Saved entries:
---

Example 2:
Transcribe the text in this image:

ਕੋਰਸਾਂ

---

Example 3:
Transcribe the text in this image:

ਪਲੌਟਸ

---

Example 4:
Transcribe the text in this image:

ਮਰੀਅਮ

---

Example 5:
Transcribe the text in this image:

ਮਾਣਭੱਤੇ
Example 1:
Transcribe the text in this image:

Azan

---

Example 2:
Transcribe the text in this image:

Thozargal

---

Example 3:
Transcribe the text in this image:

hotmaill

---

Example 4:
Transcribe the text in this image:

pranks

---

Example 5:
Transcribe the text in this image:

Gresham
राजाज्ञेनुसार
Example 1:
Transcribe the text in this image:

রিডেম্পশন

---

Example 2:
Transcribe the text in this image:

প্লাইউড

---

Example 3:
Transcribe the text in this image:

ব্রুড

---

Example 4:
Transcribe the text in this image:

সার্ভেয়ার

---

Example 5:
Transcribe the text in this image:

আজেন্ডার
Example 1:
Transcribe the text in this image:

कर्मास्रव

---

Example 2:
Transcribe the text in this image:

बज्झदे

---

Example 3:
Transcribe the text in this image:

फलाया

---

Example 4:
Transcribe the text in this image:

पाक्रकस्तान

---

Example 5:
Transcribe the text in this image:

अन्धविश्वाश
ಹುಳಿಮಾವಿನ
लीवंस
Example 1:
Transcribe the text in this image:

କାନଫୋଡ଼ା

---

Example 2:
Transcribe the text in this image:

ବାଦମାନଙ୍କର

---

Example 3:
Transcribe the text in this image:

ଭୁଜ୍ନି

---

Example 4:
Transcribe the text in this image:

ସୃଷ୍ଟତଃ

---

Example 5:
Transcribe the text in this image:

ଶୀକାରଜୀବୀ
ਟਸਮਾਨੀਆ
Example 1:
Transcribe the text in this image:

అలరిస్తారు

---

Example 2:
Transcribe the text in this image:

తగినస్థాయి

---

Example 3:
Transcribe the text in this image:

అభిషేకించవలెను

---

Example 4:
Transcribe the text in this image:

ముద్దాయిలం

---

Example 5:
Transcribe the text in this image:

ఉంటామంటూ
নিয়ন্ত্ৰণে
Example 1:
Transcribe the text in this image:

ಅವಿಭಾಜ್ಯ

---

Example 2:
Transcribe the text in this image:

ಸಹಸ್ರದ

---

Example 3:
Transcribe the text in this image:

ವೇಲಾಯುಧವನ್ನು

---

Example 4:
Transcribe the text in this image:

YOUR ASSIGNMENT: Print every record exactly as written.

ANSWER AREA:
---

Example 2:
Transcribe the text in this image:

ਕੋਰਸਾਂ

---

Example 3:
Transcribe the text in this image:

ਪਲੌਟਸ

---

Example 4:
Transcribe the text in this image:

ਮਰੀਅਮ

---

Example 5:
Transcribe the text in this image:

ਮਾਣਭੱਤੇ
Example 1:
Transcribe the text in this image:

Azan

---

Example 2:
Transcribe the text in this image:

Thozargal

---

Example 3:
Transcribe the text in this image:

hotmaill

---

Example 4:
Transcribe the text in this image:

pranks

---

Example 5:
Transcribe the text in this image:

Gresham
राजाज्ञेनुसार
Example 1:
Transcribe the text in this image:

রিডেম্পশন

---

Example 2:
Transcribe the text in this image:

প্লাইউড

---

Example 3:
Transcribe the text in this image:

ব্রুড

---

Example 4:
Transcribe the text in this image:

সার্ভেয়ার

---

Example 5:
Transcribe the text in this image:

আজেন্ডার
Example 1:
Transcribe the text in this image:

कर्मास्रव

---

Example 2:
Transcribe the text in this image:

बज्झदे

---

Example 3:
Transcribe the text in this image:

फलाया

---

Example 4:
Transcribe the text in this image:

पाक्रकस्तान

---

Example 5:
Transcribe the text in this image:

अन्धविश्वाश
ಹುಳಿಮಾವಿನ
लीवंस
Example 1:
Transcribe the text in this image:

କାନଫୋଡ଼ା

---

Example 2:
Transcribe the text in this image:

ବାଦମାନଙ୍କର

---

Example 3:
Transcribe the text in this image:

ଭୁଜ୍ନି

---

Example 4:
Transcribe the text in this image:

ସୃଷ୍ଟତଃ

---

Example 5:
Transcribe the text in this image:

ଶୀକାରଜୀବୀ
ਟਸਮਾਨੀਆ
Example 1:
Transcribe the text in this image:

అలరిస్తారు

---

Example 2:
Transcribe the text in this image:

తగినస్థాయి

---

Example 3:
Transcribe the text in this image:

అభిషేకించవలెను

---

Example 4:
Transcribe the text in this image:

ముద్దాయిలం

---

Example 5:
Transcribe the text in this image:

ఉంటామంటూ
নিয়ন্ত্ৰণে
Example 1:
Transcribe the text in this image:

ಅವಿಭಾಜ್ಯ

---

Example 2:
Transcribe the text in this image:

ಸಹಸ್ರದ

---

Example 3:
Transcribe the text in this image:

ವೇಲಾಯುಧವನ್ನು

---

Example 4:
Transcribe the text in this image:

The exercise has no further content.